● PROBLEM DETAILS
Please take the records that follow and repeat exactly the lines starting with the line with "understand the sign in context. The goal is t" and going on through the line with "through observation, patience, and".
━━ MATERIAL PROVIDED ━━
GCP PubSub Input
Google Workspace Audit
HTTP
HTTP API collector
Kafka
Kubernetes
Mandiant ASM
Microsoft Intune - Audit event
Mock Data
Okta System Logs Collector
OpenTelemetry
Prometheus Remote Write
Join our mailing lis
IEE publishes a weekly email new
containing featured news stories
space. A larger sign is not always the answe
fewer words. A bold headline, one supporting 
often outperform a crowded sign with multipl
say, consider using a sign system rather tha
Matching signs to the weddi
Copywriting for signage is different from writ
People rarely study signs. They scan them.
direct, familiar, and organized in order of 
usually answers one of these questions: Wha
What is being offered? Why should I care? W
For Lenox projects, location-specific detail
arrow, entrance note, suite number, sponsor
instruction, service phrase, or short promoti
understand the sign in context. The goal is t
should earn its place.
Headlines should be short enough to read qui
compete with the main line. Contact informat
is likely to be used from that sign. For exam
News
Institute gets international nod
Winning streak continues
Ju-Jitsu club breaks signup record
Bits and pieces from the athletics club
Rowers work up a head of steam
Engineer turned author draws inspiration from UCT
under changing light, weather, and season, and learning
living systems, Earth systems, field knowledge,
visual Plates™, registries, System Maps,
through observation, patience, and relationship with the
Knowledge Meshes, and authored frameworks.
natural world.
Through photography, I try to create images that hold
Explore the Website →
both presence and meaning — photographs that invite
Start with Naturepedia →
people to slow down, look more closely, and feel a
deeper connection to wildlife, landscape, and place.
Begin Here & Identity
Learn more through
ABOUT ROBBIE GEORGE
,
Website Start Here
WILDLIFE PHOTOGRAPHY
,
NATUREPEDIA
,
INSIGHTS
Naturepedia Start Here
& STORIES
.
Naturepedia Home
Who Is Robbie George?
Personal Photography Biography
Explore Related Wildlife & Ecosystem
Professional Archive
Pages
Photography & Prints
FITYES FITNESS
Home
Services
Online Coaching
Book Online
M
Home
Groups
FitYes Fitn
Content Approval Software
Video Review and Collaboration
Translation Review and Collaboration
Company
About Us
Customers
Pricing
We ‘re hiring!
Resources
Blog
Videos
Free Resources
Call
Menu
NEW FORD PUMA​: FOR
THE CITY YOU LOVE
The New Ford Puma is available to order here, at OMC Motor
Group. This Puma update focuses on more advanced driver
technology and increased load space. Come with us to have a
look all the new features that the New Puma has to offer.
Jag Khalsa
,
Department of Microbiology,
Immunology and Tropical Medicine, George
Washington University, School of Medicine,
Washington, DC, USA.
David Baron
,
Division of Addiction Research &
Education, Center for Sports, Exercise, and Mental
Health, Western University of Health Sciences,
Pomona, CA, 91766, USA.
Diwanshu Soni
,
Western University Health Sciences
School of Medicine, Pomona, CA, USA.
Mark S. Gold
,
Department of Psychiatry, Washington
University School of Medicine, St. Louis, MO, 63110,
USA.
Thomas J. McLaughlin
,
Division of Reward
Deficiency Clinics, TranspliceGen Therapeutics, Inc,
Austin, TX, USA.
━━━
● WORKED SOLUTION
understand the sign in context. The goal is t
should earn its place.
Headlines should be short enough to read qui
compete with the main line. Contact informat
is likely to be used from that sign. For exam
News
Institute gets international nod
Winning streak continues
Ju-Jitsu club breaks signup record
Bits and pieces from the athletics club
Rowers work up a head of steam
Engineer turned author draws inspiration from UCT
under changing light, weather, and season, and learning
living systems, Earth systems, field knowledge,
visual Plates™, registries, System Maps,
through observation, patience, and relationship with the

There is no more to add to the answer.